Contudo, não é porque as pesquisas indicam que Biden esteja perdendo apoio dos latinos que o presidente de fato não conseguirá angariar os votos dessa comunidade, ainda é muito cedo para decidir se ocorre uma perda concreta do apoio. Além disso, algumas ações de Biden, como a “Inflation Reduction Act” e investimentos na indústria, ainda não tiveram reflexos em parte da população americana, afetando a aprovação do presidente. Há de se considerar ainda que, segundo a organização “UnidosUS”, a disputa presidencial do próximo ano será a primeira em que 22% dos eleitores latinos habilitados votarão em uma eleição presidencial. Cerca de um terço do eleitorado é novo desde as eleições de 2016, quando Hillary Clinton enfrentou Trump.
Vale pontuar que a campanha de Biden já investe pesadamente na conquista do voto latino, abrindo possibilidades para benefícios futuros, representado pela visita de Kamala Harris à Houston essasemana. Ou seja, ainda é cedo para indicar se existe perda efetiva do voto latino, todavia, como indica Domingo Garcia, presidente da União Latina de Cidadãos Americanos Latinos (LULAC), o crescimento da participação latina nas eleições é um fator decisivo, considerando que o próximo presidente dos Estados Unidos precisará do apoio de parte dessa comunidade. Porém, algumas tendências mostram que os latinos têm se aproximado dos republicanos em alguns estados, como no caso da Flórida. Como um dos estados mais populosos dos Estados Unidos, a Flórida é um estado decisivo para muitos presidentes que chegaram à Casa Branca. Biden, contudo, foi um dos primeiros a não vencer no estado, mas ainda vencer a disputa eleitoral. Isto é, na última eleição presidencial, Trump conquistou 55% dos votos dos americanos de descendência cubana no estado e, em Miami, ele aumentou a quantidade de votos que teve em comparação a 2016. Durante a disputa com Clinton, o ex-presidente obteve aproximadamente 340 mil votos na cidade, elevando esse número para quase 530 mil em 2020.
Na última disputa eleitoral, Biden não conseguiu aumentar seu apoio na Flórida, refletindo na perda dos delegados fundamentais do estado. Contudo, mesmo com a eleição de políticos republicanos latinos em partes do país, é provável que o atual presidente continue com o apoio desse grupo, visto que existem pontos que separam os latinos do republicanos: não existir uma agenda oficial dos republicanos que seja popular entre os eleitores latinos; com o fim da pandemia e a estabilização econômica, é provável que as pautas latinas se afastem desse tópico, algo que ajudou Trump na época; além disso, em 2022, as eleições de meio de mandato mostraram que os latinos continuaram apoiando os democratas e foram fundamentais para corridas extremamente acirradas. Mesmo com a popularidade em baixa, as chances de os latinos continuarem a apoiar Biden e os democratas é alta, mas também fica evidente como alguns grupos em particular, caso dos cubanos, estão com a tendência de apoio aos republicanos.

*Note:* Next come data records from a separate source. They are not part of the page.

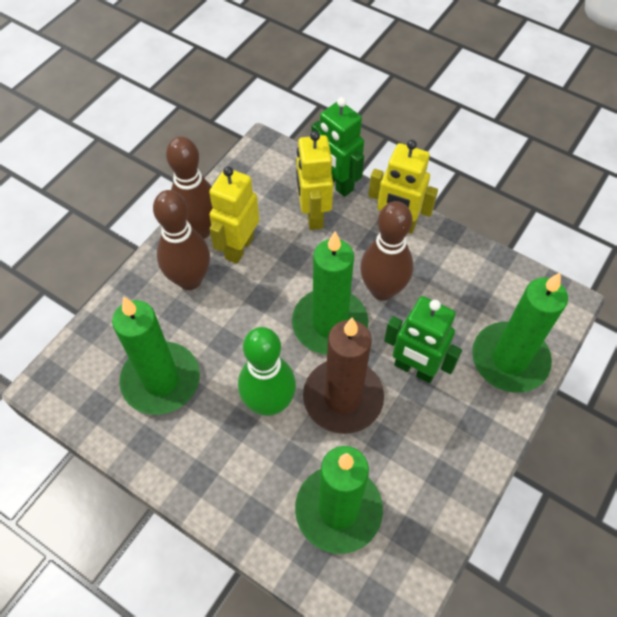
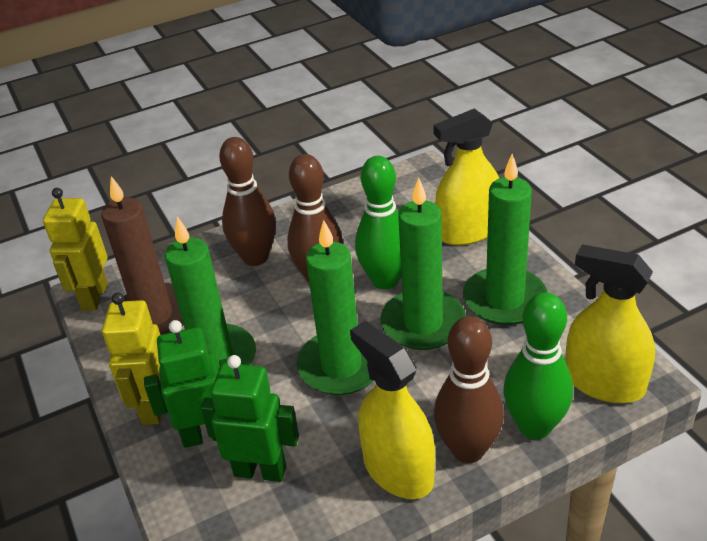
green bowling pin: 1 -> 2
yellow robot: 3 -> 2
yellow spray bottle: 0 -> 3

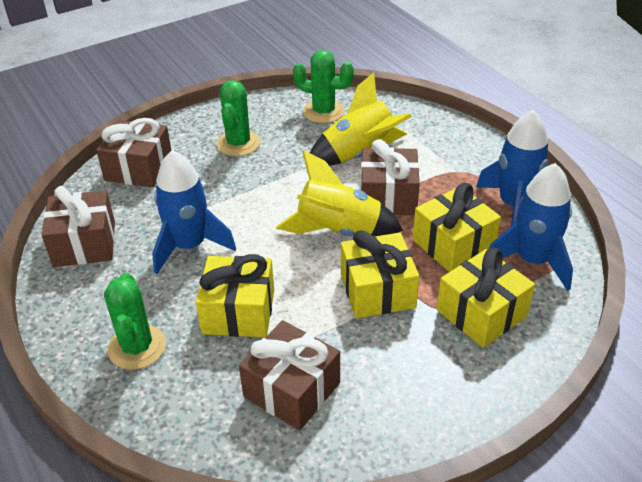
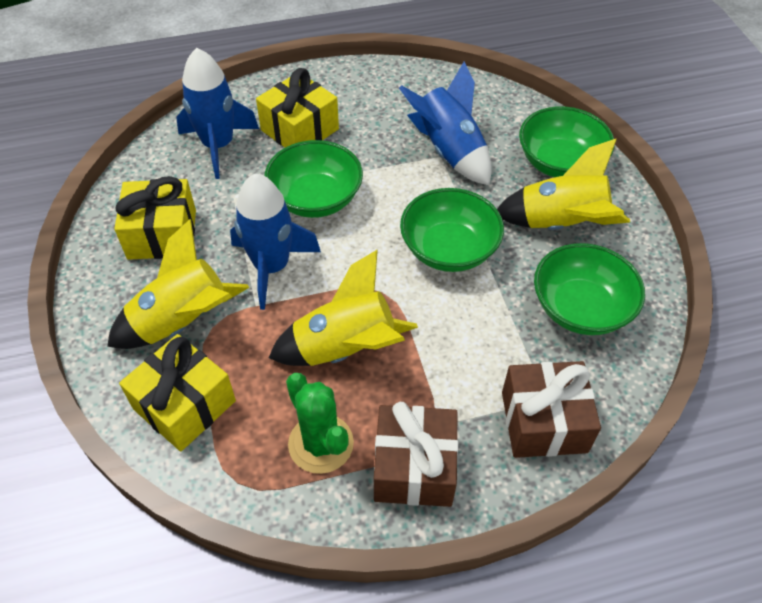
brown gift: 4 -> 2
green bowl: 0 -> 4
green cactus: 3 -> 1
yellow gift: 4 -> 3
yellow rocket: 2 -> 3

Logo, fica evidente que a visita de
Kamala Harris a Houston transcende uma mera participação em um evento comunitário
latino. Sua presença reflete uma estratégia assertiva da campanha de Biden,
visando consolidar apoio para a possível reeleição, especialmente diante de uma
possível perda do apoio de eleitores latinos. A ausência de um programa
definido por parte dos republicanos, incluindo o possível candidato Donald
Trump, mantém essa comunidade em sintonia com os democratas. Contudo, somente
durante a temporada eleitoral será possível discernir se ocorrerão mudanças
significativas no cenário do voto latino.